Как же случилось, что музыкант в конце концов удовольствовался беззвучным инструментом?
Случилось это не почему еще, как по желанию музыканта иметь возможность одному, только для себя, без совместной работы с другими воспроизводить музыку. Человеческий голос, который может мелодически проявляться только в связи с речью, есть индивидуум; только совместная деятельность многих индивидуумов создает симфоническую гармонию. Духовые и струнные инструменты близко стояли к человеческому голосу еще и в том отношении, что им также присущ индивидуальный характер, благодаря которому каждый из них обладает определенной, богато разнообразной звуковой окраской, и для впечатления гармонии они должны были звучать вместе. В христианском органе эти все живые индивидуальности были уже нанизаны в виде мертвых трубных регистров, которые по воле единственного и нераздельного виртуоза возвышали свои механические голоса во славу божию. Наконец, на фортепиано виртуоз мог без всякой посторонней помощи (органист нуждался все-таки в раздувальщике мехов) во славу самого себя приводить в движение множество стучащих молотков, ибо слушателю, потерявшему возможность наслаждаться красивым звуком, оставалось только изумляться ловкости виртуоза. Действительно, все наше современное искусство походит на фортепиано: в нем каждая частность исполняет задачи целого, но, к сожалению, лишь in abstracto, с полным отсутствием красок! Молотки, а не люди!

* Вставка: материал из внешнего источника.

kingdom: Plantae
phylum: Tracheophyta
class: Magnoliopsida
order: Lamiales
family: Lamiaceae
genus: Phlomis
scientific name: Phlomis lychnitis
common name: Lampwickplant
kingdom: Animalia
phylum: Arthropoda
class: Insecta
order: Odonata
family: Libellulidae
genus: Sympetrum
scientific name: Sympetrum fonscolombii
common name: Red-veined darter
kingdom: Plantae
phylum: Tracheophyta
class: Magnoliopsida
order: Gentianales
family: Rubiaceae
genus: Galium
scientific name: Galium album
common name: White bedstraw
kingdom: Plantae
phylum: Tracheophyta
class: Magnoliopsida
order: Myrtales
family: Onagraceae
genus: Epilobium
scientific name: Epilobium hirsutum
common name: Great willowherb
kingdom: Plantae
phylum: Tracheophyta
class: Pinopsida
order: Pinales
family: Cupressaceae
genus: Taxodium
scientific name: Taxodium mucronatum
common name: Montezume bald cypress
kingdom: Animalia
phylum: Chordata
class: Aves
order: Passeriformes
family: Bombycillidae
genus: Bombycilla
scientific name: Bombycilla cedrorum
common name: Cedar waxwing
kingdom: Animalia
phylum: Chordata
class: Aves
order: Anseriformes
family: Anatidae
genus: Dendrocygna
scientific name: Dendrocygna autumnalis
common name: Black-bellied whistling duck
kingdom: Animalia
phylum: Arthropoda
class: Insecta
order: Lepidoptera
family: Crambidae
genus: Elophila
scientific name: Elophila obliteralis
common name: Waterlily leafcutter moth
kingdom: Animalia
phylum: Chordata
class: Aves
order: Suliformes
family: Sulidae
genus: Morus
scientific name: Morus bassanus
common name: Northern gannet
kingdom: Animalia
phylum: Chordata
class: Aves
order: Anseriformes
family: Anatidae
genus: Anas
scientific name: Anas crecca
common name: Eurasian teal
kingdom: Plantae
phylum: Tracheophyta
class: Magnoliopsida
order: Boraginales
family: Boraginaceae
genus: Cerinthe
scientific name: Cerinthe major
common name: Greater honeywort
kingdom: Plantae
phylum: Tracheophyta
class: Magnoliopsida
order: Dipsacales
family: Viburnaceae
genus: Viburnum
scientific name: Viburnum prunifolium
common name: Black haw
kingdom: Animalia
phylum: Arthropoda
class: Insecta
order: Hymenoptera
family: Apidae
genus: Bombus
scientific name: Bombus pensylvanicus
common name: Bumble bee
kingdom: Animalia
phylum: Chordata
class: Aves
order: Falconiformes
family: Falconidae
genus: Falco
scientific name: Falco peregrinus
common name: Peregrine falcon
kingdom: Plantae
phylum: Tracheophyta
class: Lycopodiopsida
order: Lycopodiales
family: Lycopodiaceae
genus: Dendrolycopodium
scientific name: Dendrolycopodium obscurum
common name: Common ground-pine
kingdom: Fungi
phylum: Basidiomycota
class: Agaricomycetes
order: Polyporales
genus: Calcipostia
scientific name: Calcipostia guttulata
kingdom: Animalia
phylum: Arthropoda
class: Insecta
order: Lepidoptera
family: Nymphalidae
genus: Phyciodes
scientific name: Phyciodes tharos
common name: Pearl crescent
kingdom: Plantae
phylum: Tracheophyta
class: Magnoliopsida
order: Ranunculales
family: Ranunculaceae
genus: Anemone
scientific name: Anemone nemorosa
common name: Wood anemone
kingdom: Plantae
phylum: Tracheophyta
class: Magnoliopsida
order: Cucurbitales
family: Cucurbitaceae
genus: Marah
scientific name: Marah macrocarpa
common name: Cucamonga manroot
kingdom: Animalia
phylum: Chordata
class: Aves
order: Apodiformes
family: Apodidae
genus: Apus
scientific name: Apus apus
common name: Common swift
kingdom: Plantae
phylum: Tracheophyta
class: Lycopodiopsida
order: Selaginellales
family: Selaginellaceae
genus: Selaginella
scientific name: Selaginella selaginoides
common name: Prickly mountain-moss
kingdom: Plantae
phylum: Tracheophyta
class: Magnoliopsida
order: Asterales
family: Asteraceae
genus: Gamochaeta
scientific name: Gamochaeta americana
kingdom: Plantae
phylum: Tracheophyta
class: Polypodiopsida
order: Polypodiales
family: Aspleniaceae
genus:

Проследим теперь за литературной драмой, куда с такой пуританской суровостью наши эстетики заградили доступ прелестному дыханию музыки. Проследим за ней с той же точки зрения, как мы сделали с фортепиано [51] , но только идя обратно, до происхождения этой драмы. Что же мы увидим? Мы приходим к живому человеческому разговорному звуку, являющемуся в конце тем же самым, что и звук пения, без которого мы не знали бы ни фортепиано, ни литературной драмы.
51
Мне кажется вовсе не незначительным, что тот самый фортепианный виртуоз, который в наше время достиг на этом инструменте высшей точки всестороннего совершенства, чародей фортепиано Лист теперь так энергично обратился к оркестру и при помощи оркестра — к живому человеческому голосу.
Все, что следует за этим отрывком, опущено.